• [DIRECTIVE]
Your answer must be an exact copy of the lines below, from the first through the one with "of alternatives. |", with no pictures.

── INFORMATION SUPPLIED

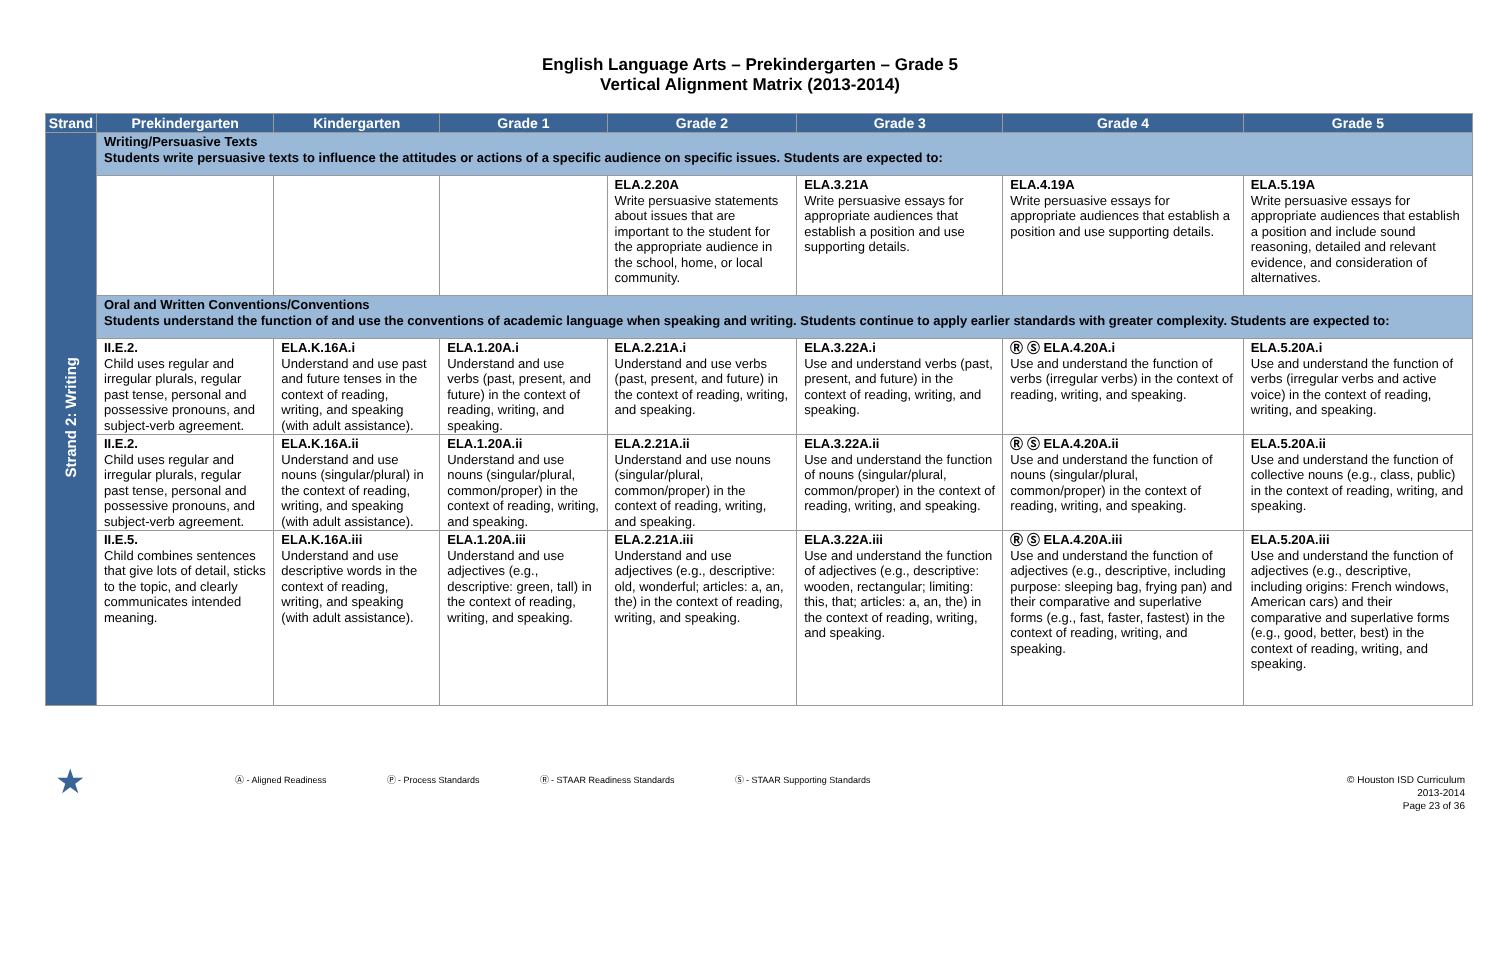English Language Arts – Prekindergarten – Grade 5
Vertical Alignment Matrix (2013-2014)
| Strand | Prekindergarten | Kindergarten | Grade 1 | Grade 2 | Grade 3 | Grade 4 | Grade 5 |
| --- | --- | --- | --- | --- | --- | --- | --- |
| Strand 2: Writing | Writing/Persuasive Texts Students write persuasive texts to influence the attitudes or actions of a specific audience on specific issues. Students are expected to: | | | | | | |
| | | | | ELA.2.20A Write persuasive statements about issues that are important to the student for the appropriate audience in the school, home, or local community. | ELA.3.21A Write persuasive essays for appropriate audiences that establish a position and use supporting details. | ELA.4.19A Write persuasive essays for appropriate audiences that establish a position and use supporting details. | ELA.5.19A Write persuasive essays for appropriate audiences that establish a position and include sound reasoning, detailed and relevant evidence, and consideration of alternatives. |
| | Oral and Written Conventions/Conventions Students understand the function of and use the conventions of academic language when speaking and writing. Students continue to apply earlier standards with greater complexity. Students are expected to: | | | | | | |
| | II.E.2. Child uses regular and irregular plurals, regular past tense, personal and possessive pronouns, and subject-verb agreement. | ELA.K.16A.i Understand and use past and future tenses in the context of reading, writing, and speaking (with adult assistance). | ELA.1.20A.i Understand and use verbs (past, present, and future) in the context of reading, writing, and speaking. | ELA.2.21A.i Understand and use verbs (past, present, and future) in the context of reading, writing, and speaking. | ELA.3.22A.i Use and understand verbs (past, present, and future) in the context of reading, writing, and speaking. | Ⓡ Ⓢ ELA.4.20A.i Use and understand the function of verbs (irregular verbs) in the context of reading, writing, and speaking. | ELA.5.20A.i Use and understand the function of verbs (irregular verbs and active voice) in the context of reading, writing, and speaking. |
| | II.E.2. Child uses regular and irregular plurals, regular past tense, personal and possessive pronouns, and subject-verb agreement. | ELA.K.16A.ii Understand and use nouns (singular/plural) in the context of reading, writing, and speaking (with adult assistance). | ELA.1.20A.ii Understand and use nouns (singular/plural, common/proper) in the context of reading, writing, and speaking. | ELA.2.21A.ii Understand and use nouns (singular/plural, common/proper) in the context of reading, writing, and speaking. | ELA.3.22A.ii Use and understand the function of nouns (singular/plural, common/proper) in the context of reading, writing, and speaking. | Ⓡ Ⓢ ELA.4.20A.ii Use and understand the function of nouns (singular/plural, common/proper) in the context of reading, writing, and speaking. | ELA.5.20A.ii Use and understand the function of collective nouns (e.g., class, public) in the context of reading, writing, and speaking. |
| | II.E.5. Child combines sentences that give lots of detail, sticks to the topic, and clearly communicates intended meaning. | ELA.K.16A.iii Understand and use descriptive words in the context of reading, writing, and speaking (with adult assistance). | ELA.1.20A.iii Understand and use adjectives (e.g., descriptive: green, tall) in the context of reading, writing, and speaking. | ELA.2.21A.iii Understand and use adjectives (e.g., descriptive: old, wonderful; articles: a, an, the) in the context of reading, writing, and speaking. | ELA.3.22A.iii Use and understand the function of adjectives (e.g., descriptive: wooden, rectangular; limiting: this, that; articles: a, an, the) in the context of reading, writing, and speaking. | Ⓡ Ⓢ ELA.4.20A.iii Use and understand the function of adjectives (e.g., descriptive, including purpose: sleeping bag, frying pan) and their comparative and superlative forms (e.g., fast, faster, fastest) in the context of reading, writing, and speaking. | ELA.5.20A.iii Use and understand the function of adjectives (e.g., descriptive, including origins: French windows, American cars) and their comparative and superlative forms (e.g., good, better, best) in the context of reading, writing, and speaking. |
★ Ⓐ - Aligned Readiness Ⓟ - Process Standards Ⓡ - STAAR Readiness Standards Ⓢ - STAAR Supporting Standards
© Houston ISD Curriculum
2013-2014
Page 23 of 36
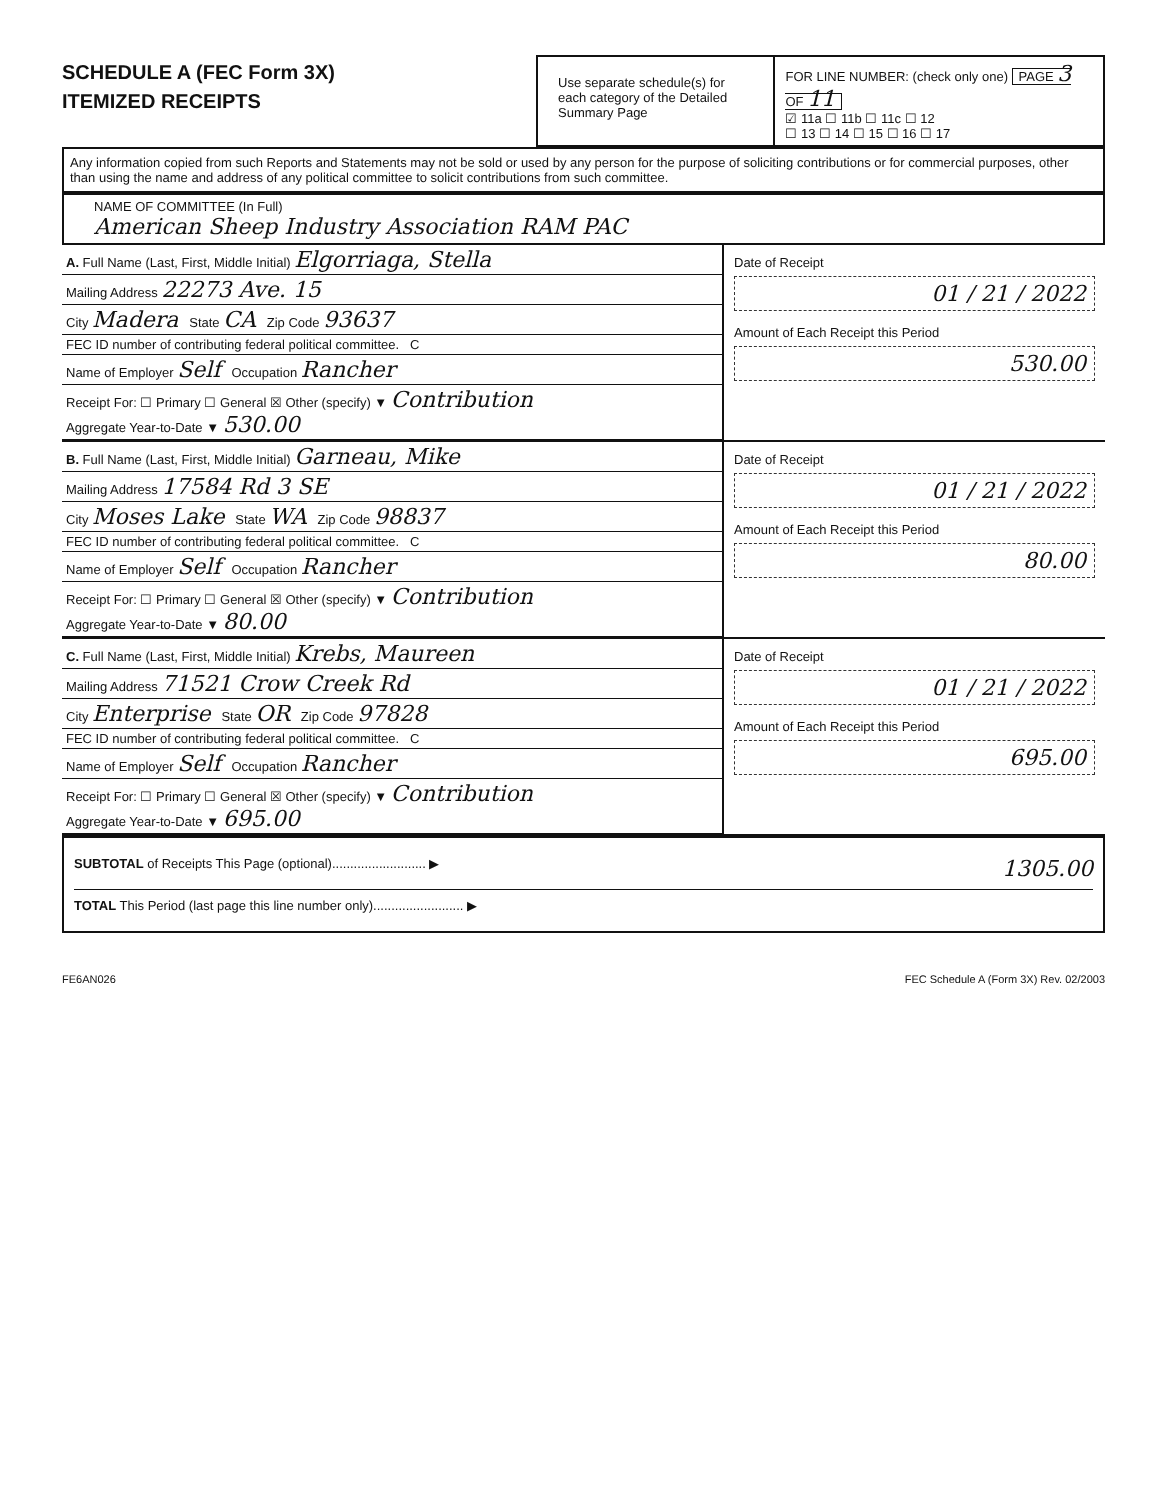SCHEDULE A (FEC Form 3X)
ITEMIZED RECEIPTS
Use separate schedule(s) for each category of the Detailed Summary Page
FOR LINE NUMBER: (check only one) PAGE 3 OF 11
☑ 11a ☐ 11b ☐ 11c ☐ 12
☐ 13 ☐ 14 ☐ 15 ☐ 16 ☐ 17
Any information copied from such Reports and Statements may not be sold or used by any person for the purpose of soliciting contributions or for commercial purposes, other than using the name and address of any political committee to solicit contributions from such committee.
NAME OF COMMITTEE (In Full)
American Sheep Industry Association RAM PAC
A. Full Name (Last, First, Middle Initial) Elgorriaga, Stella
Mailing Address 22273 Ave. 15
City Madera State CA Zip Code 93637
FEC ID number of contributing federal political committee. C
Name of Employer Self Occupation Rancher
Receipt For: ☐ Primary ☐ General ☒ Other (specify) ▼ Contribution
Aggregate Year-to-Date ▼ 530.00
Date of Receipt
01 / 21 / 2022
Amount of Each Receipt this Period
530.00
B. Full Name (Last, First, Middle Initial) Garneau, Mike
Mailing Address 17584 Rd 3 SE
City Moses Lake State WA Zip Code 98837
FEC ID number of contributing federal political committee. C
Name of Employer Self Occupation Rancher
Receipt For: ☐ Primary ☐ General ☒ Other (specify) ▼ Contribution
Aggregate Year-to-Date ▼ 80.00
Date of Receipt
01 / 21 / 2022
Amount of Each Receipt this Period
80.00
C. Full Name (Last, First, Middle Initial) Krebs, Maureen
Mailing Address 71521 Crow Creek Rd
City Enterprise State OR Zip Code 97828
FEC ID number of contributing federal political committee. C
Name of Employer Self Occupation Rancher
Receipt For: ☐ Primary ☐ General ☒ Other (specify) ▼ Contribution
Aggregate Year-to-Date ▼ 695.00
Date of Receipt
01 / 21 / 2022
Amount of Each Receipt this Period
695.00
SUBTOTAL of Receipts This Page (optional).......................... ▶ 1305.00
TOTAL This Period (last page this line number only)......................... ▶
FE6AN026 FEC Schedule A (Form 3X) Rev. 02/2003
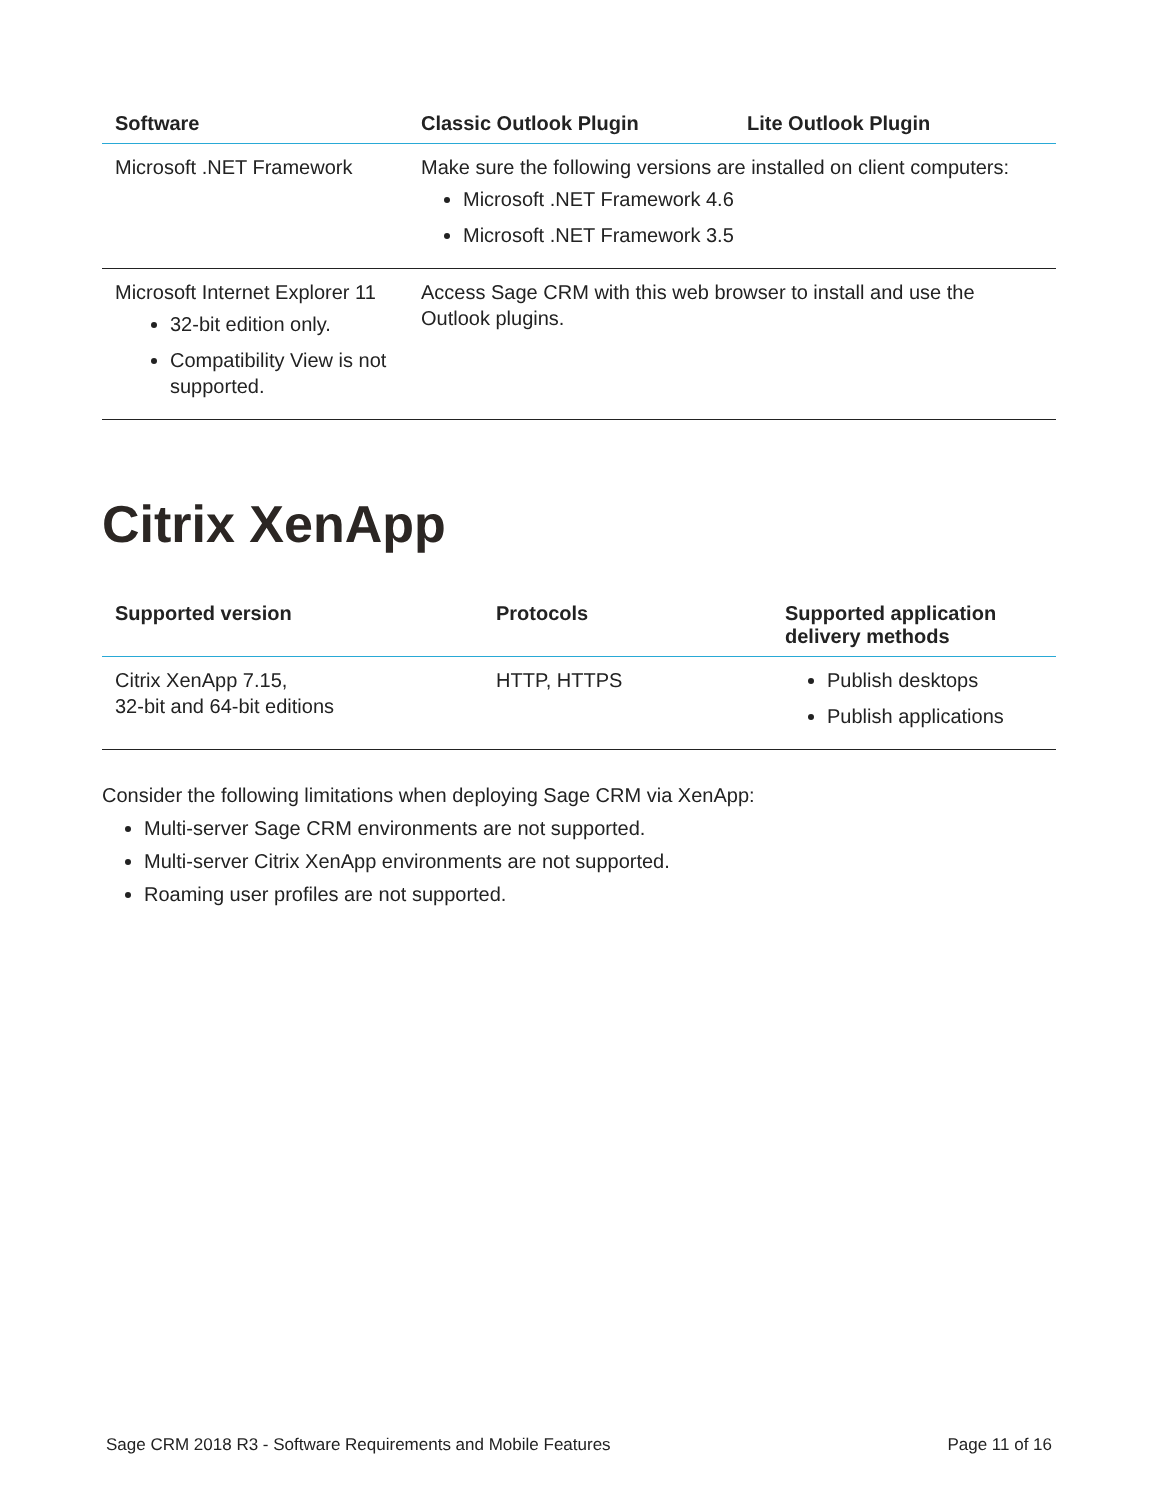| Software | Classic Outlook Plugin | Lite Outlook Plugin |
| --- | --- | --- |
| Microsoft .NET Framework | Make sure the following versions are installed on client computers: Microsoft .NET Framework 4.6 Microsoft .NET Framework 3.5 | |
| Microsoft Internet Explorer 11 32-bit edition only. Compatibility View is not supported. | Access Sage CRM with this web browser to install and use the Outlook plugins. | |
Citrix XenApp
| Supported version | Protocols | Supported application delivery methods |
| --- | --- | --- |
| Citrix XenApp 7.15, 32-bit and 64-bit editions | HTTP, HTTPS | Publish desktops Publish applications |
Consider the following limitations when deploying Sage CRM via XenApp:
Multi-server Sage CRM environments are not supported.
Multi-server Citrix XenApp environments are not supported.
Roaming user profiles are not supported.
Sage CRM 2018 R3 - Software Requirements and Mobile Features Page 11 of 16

────

• [EXERCISE RESULT]
English Language Arts – Prekindergarten – Grade 5
Vertical Alignment Matrix (2013-2014)
| Strand | Prekindergarten | Kindergarten | Grade 1 | Grade 2 | Grade 3 | Grade 4 | Grade 5 |
| --- | --- | --- | --- | --- | --- | --- | --- |
| Strand 2: Writing | Writing/Persuasive Texts Students write persuasive texts to influence the attitudes or actions of a specific audience on specific issues. Students are expected to: | | | | | | |
| | | | | ELA.2.20A Write persuasive statements about issues that are important to the student for the appropriate audience in the school, home, or local community. | ELA.3.21A Write persuasive essays for appropriate audiences that establish a position and use supporting details. | ELA.4.19A Write persuasive essays for appropriate audiences that establish a position and use supporting details. | ELA.5.19A Write persuasive essays for appropriate audiences that establish a position and include sound reasoning, detailed and relevant evidence, and consideration of alternatives. |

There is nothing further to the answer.